**Description of the task:** Could you output every line of the data below, character for character, without changing anything?

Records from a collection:
=-=-=-=-=
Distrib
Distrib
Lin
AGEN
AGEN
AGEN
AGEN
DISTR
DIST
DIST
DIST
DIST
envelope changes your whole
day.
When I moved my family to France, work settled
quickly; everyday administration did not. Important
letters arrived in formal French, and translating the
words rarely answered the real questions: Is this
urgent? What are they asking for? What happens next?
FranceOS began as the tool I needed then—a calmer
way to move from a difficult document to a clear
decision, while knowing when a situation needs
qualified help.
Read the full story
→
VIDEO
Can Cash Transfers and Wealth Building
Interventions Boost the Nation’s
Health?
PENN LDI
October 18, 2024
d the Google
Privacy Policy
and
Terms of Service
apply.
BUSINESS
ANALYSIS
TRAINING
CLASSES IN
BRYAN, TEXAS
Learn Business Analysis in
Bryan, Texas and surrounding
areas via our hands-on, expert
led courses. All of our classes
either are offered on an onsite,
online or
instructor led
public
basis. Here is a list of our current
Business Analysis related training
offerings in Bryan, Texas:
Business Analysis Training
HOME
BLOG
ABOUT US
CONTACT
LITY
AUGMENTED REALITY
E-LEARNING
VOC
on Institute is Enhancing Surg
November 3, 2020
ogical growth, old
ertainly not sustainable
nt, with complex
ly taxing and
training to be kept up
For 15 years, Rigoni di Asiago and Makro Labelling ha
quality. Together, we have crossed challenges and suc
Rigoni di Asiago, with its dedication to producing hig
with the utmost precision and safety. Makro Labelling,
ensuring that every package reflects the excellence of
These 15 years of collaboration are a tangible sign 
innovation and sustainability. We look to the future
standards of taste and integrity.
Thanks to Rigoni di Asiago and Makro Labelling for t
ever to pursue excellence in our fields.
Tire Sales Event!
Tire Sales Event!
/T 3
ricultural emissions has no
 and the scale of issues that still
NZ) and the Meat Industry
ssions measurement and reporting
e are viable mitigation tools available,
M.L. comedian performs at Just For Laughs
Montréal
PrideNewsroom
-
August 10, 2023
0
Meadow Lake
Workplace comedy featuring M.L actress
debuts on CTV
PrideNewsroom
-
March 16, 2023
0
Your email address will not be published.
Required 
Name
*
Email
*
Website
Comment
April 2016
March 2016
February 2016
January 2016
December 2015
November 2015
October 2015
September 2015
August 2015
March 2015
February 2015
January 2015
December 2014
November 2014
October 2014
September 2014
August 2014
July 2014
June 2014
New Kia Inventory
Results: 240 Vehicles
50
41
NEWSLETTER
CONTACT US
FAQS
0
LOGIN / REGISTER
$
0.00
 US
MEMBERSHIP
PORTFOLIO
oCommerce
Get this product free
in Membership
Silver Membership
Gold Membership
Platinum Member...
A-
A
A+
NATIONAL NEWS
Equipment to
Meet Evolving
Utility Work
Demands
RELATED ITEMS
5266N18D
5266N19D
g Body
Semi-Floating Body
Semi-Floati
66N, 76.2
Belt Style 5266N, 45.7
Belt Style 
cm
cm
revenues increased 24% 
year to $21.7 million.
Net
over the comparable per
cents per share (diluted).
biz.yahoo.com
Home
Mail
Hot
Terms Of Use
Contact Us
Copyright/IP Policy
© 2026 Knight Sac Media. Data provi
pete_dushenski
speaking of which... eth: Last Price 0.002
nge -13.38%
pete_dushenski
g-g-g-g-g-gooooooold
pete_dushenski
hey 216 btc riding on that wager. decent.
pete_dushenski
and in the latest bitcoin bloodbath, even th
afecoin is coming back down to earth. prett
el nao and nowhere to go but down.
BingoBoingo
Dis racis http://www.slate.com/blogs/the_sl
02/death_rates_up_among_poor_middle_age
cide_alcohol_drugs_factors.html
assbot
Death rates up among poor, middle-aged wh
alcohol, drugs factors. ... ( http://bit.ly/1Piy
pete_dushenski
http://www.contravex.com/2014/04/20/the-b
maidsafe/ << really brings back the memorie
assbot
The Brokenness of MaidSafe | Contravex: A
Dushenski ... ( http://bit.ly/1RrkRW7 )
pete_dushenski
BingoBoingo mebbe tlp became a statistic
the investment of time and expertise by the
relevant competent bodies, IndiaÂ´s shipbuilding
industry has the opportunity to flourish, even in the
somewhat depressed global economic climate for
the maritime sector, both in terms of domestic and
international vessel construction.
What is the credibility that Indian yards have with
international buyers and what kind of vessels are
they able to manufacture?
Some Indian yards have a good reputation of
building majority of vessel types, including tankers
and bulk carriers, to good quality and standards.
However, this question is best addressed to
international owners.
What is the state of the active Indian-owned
=-=-=-=-=
**Answer to the problem:**
Distrib
Distrib
Lin
AGEN
AGEN
AGEN
AGEN
DISTR
DIST
DIST
DIST
DIST
envelope changes your whole
day.
When I moved my family to France, work settled
quickly; everyday administration did not. Important
letters arrived in formal French, and translating the
words rarely answered the real questions: Is this
urgent? What are they asking for? What happens next?
FranceOS began as the tool I needed then—a calmer
way to move from a difficult document to a clear
decision, while knowing when a situation needs
qualified help.
Read the full story
→
VIDEO
Can Cash Transfers and Wealth Building
Interventions Boost the Nation’s
Health?
PENN LDI
October 18, 2024
d the Google
Privacy Policy
and
Terms of Service
apply.
BUSINESS
ANALYSIS
TRAINING
CLASSES IN
BRYAN, TEXAS
Learn Business Analysis in
Bryan, Texas and surrounding
areas via our hands-on, expert
led courses. All of our classes
either are offered on an onsite,
online or
instructor led
public
basis. Here is a list of our current
Business Analysis related training
offerings in Bryan, Texas:
Business Analysis Training
HOME
BLOG
ABOUT US
CONTACT
LITY
AUGMENTED REALITY
E-LEARNING
VOC
on Institute is Enhancing Surg
November 3, 2020
ogical growth, old
ertainly not sustainable
nt, with complex
ly taxing and
training to be kept up
For 15 years, Rigoni di Asiago and Makro Labelling ha
quality. Together, we have crossed challenges and suc
Rigoni di Asiago, with its dedication to producing hig
with the utmost precision and safety. Makro Labelling,
ensuring that every package reflects the excellence of
These 15 years of collaboration are a tangible sign 
innovation and sustainability. We look to the future
standards of taste and integrity.
Thanks to Rigoni di Asiago and Makro Labelling for t
ever to pursue excellence in our fields.
Tire Sales Event!
Tire Sales Event!
/T 3
ricultural emissions has no
 and the scale of issues that still
NZ) and the Meat Industry
ssions measurement and reporting
e are viable mitigation tools available,
M.L. comedian performs at Just For Laughs
Montréal
PrideNewsroom
-
August 10, 2023
0
Meadow Lake
Workplace comedy featuring M.L actress
debuts on CTV
PrideNewsroom
-
March 16, 2023
0
Your email address will not be published.
Required 
Name
*
Email
*
Website
Comment
April 2016
March 2016
February 2016
January 2016
December 2015
November 2015
October 2015
September 2015
August 2015
March 2015
February 2015
January 2015
December 2014
November 2014
October 2014
September 2014
August 2014
July 2014
June 2014
New Kia Inventory
Results: 240 Vehicles
50
41
NEWSLETTER
CONTACT US
FAQS
0
LOGIN / REGISTER
$
0.00
 US
MEMBERSHIP
PORTFOLIO
oCommerce
Get this product free
in Membership
Silver Membership
Gold Membership
Platinum Member...
A-
A
A+
NATIONAL NEWS
Equipment to
Meet Evolving
Utility Work
Demands
RELATED ITEMS
5266N18D
5266N19D
g Body
Semi-Floating Body
Semi-Floati
66N, 76.2
Belt Style 5266N, 45.7
Belt Style 
cm
cm
revenues increased 24% 
year to $21.7 million.
Net
over the comparable per
cents per share (diluted).
biz.yahoo.com
Home
Mail
Hot
Terms Of Use
Contact Us
Copyright/IP Policy
© 2026 Knight Sac Media. Data provi
pete_dushenski
speaking of which... eth: Last Price 0.002
nge -13.38%
pete_dushenski
g-g-g-g-g-gooooooold
pete_dushenski
hey 216 btc riding on that wager. decent.
pete_dushenski
and in the latest bitcoin bloodbath, even th
afecoin is coming back down to earth. prett
el nao and nowhere to go but down.
BingoBoingo
Dis racis http://www.slate.com/blogs/the_sl
02/death_rates_up_among_poor_middle_age
cide_alcohol_drugs_factors.html
assbot
Death rates up among poor, middle-aged wh
alcohol, drugs factors. ... ( http://bit.ly/1Piy
pete_dushenski
http://www.contravex.com/2014/04/20/the-b
maidsafe/ << really brings back the memorie
assbot
The Brokenness of MaidSafe | Contravex: A
Dushenski ... ( http://bit.ly/1RrkRW7 )
pete_dushenski
BingoBoingo mebbe tlp became a statistic
the investment of time and expertise by the
relevant competent bodies, IndiaÂ´s shipbuilding
industry has the opportunity to flourish, even in the
somewhat depressed global economic climate for
the maritime sector, both in terms of domestic and
international vessel construction.
What is the credibility that Indian yards have with
international buyers and what kind of vessels are
they able to manufacture?
Some Indian yards have a good reputation of
building majority of vessel types, including tankers
and bulk carriers, to good quality and standards.
However, this question is best addressed to
international owners.
What is the state of the active Indian-owned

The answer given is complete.